Even Short Runs Reduce Risk of Death from Cardiovascular Disease
A new study found that running for only a few minutes a day, or at slow running speeds may considerably lower a person’s risk of death from cardiovascular disease, in comparison to someone who does not run at all.
The study, published in the Journal of the American College of Cardiology, looked at 55,137 adults aged 18 to 100 over a 15-year period to establish whether there is a relationship between running and longevity or not. Compared with non-runners, the runners had a 30 percent lower risk of death from all causes and a 45 percent lower risk of death from heart disease or stroke.
Runners on average lived three years longer compared to non-runners.
Running as Important as Not Smoking
To reduce mortality from a public health point of view, the researchers concluded that promoting running is as important as preventing smoking, obesity or hypertension.
The benefits were the same no matter how long, far, frequently or fast participants reported running. Benefits were also the same regardless of sex, age, body mass index, health conditions, smoking status or alcohol use.
According to the study, participants who ran fewer than 6 miles, less than 51 minutes, slower than 6 miles per hour, or only one to two times per week had a lower risk of dying compared to those who did not run.
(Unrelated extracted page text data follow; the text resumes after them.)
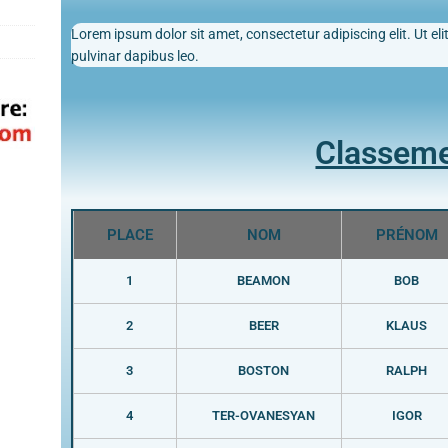
Lorem ipsum dolor sit amet, consectetur adipiscing elit. Ut elit
pulvinar dapibus leo.
Classem
PLACE
NOM
PRÉNOM
1
BEAMON
BOB
2
BEER
KLAUS
3
BOSTON
RALPH
4
TER-OVANESYAN
IGOR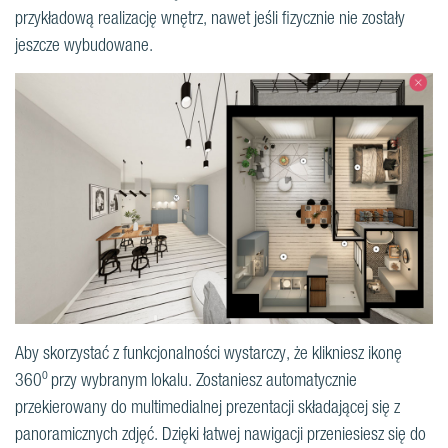
przykładową realizację wnętrz, nawet jeśli fizycznie nie zostały
jeszcze wybudowane.
Aby skorzystać z funkcjonalności wystarczy, że klikniesz ikonę
o
360
przy wybranym lokalu. Zostaniesz automatycznie
przekierowany do multimedialnej prezentacji składającej się z
panoramicznych zdjęć. Dzięki łatwej nawigacji przeniesiesz się do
More is Not Necessarily Better
Duck-chul Lee, Ph.D., lead author of the study and an assistant professor at Iowa State University Kinesiology Department, said they found that runners who ran less than an hour per week have the same mortality benefits compared to runners who ran more than three hours per week. Therefore, it is possible that the more may not be the better in relation to running and longevity.
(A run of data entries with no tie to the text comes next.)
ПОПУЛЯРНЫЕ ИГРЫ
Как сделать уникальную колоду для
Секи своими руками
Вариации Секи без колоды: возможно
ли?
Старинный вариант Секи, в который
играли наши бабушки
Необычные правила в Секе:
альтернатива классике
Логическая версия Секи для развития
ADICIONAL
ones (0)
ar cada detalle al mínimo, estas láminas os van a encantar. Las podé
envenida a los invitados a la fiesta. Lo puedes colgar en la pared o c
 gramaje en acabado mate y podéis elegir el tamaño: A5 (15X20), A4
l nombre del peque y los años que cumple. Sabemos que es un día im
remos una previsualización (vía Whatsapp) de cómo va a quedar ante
“Since time is one of the strongest barriers to participate in physical activity, the study may motivate more people to start running and continue to run as an attainable health goal for mortality benefits,” Lee said. “Running may be a better exercise option than more moderate intensity exercises for healthy but sedentary people since it produces similar, if not greater, mortality benefits in five to 10 minutes compared to the 15 to 20 minutes per day of moderate intensity activity that many find too time consuming.”
Researchers also examined running routines and found that those who persistently ran over a period of six years on average had the most significant benefits, with a 29 percent lower risk of death for any reason and 50 percent lower risk of death from heart disease or stroke.